The main takeaway now for Hadid is having “power” over her body again thanks to the “conversation” the VS Collective offers. “All of us together, Paloma [Elsesser], Adut [Akech], when we sit on set, we’re just grateful for how we feel supported now, instead of how we used to feel, when it was a lingerie company that used to be run by men for men…. I just look around [on set] and I feel empowered again. I feel empowered in lingerie, instead of feeling like my body is some sort of money maker.”
Hadid famously said in 2019 that she never felt “really sexy” or “powerful” on a runway until walking in Rihanna’s Savage X Fenty show, and opened up about her experience walking in for Victoria’s Secret, saying it was “something that was really hard on a woman to put all your worth in the hands of, like, three men who essentially tell you if you’re good enough or not. I think that’s kind of what was wrong with that whole situation in general. It was a standard that was really not attainable.”
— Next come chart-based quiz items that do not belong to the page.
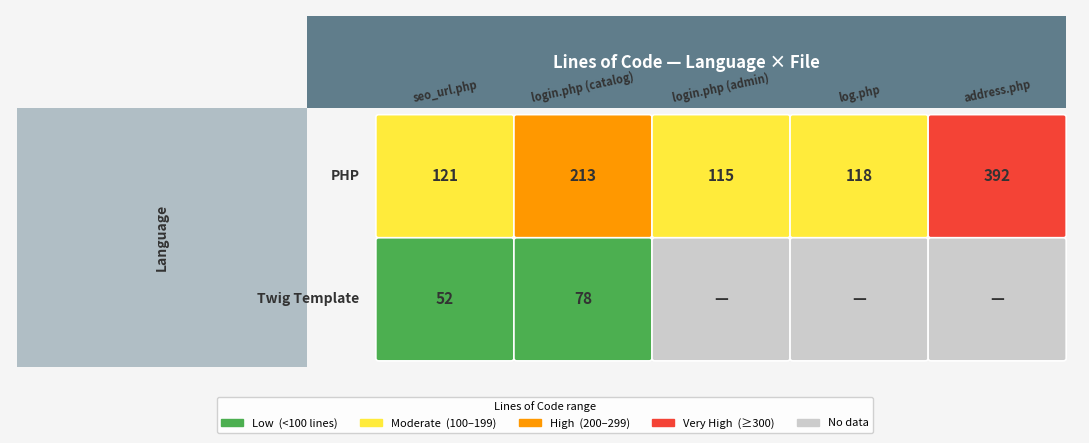

Which series has the largest range (max minus min)?

PHP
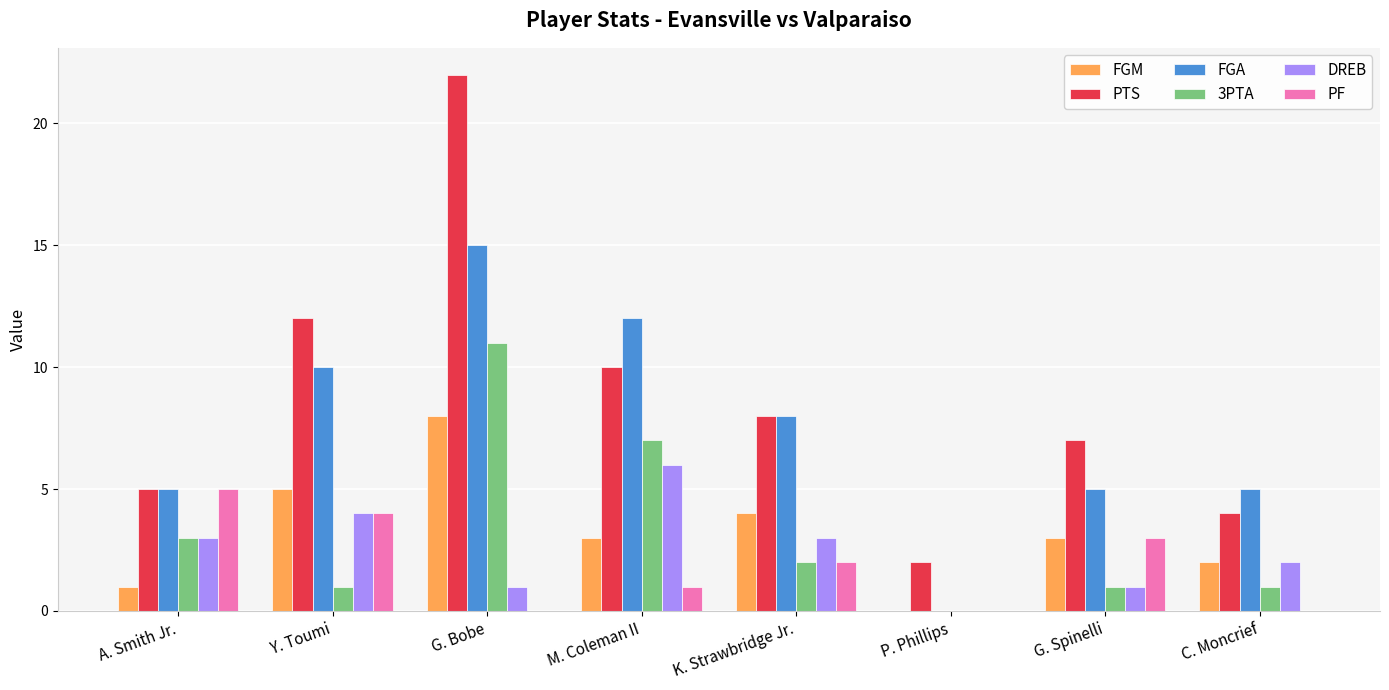

Reading left to right, list all the values displayed in this chart.

FGM: A. Smith Jr.=1	Y. Toumi=5	G. Bobe=8	M. Coleman II=3	K. Strawbridge Jr.=4	P. Phillips=0	G. Spinelli=3	C. Moncrief=2
PTS: A. Smith Jr.=5	Y. Toumi=12	G. Bobe=22	M. Coleman II=10	K. Strawbridge Jr.=8	P. Phillips=2	G. Spinelli=7	C. Moncrief=4
FGA: A. Smith Jr.=5	Y. Toumi=10	G. Bobe=15	M. Coleman II=12	K. Strawbridge Jr.=8	P. Phillips=0	G. Spinelli=5	C. Moncrief=5
3PTA: A. Smith Jr.=3	Y. Toumi=1	G. Bobe=11	M. Coleman II=7	K. Strawbridge Jr.=2	P. Phillips=0	G. Spinelli=1	C. Moncrief=1
DREB: A. Smith Jr.=3	Y. Toumi=4	G. Bobe=1	M. Coleman II=6	K. Strawbridge Jr.=3	P. Phillips=0	G. Spinelli=1	C. Moncrief=2
PF: A. Smith Jr.=5	Y. Toumi=4	G. Bobe=0	M. Coleman II=1	K. Strawbridge Jr.=2	P. Phillips=0	G. Spinelli=3	C. Moncrief=0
Now, thanks to help through therapy, she’s at a place where she feels “like I own my body again” and her life isn’t revolved around wondering “how I was going to lose that weight for one of those shows.”
“I wake up mostly every morning not feeling like the Bella that everyone else sees,” she said. “I do the work every morning to be able to get to that point. And sometimes I don’t even get there. But it really is about keeping that grounding and that love for yourself and understanding that your worth comes from you and not from anybody else.”
Let’s be clear — VS didn’t change be cause they wanted to, they changed because they were forced to. We’ll stick with Savage X Fenty.